What they really want from such a slide in your deck is whether your goals are broadly aligning with what they know about the industry already.
Get into the basics with average transaction value, how much you would spend in acquiring each customer and subsequently how much you can expect to gain from a customer over the course of a lifetime.
These should help you create 3-5 year projections.
What’s your ask and why
One of the most important slides in any pitch deck: define exactly how much you are raising in the round, whether or not you already have commitments from others and where you plan to deploy the capital once you raise.
Pitching your story
You may have the most beautiful and comprehensive pitch deck in the whole wide world and still not be able to raise if you don’t know how to pitch your story.
Answer these questions when you pitch:
- Who’s the enemy? A narrative of “them” vs “us” where you talk about what’s truly affecting the customers in your market right now
- Why now? Timing is everything when it comes to success and you need to convince the investors why there’s never been a better time to solve this problem.
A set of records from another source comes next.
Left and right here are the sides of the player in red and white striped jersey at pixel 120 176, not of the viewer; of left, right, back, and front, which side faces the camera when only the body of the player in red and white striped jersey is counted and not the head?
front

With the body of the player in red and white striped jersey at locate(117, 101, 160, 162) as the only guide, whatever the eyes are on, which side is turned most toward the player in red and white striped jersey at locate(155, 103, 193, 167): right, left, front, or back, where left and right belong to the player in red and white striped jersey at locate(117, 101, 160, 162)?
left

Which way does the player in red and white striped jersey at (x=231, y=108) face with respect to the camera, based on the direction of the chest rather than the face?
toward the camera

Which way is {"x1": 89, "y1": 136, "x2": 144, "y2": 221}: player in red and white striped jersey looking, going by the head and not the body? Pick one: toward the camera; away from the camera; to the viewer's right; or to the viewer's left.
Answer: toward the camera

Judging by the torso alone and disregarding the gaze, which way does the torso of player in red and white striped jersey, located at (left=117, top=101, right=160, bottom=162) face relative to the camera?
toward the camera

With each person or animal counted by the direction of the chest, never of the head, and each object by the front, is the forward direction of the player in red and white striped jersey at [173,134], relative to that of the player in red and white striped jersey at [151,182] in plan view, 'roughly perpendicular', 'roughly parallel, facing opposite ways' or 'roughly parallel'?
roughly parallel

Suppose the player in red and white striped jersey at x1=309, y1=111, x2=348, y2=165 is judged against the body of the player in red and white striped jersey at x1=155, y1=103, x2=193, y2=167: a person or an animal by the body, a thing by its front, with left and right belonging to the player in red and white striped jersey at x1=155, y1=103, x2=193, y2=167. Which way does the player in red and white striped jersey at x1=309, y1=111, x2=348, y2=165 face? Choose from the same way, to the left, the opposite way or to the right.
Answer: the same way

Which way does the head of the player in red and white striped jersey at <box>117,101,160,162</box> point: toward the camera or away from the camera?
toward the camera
If not solved now, one could potentially be missing out is the feeling you want to leave them with.
- How do you plan to overcome the hoops? Tell them the roadblocks that make this a difficult problem to solve and how your solution is efficiently going to jump past them.
- Show, not tell. Before you get verbose on how to get to the future you dream of, show them the future. The key to a good story is an outcome the viewer will buy into.
If you answer these well, and have an idea that is solid, your next fundraising round may only be a few weeks away!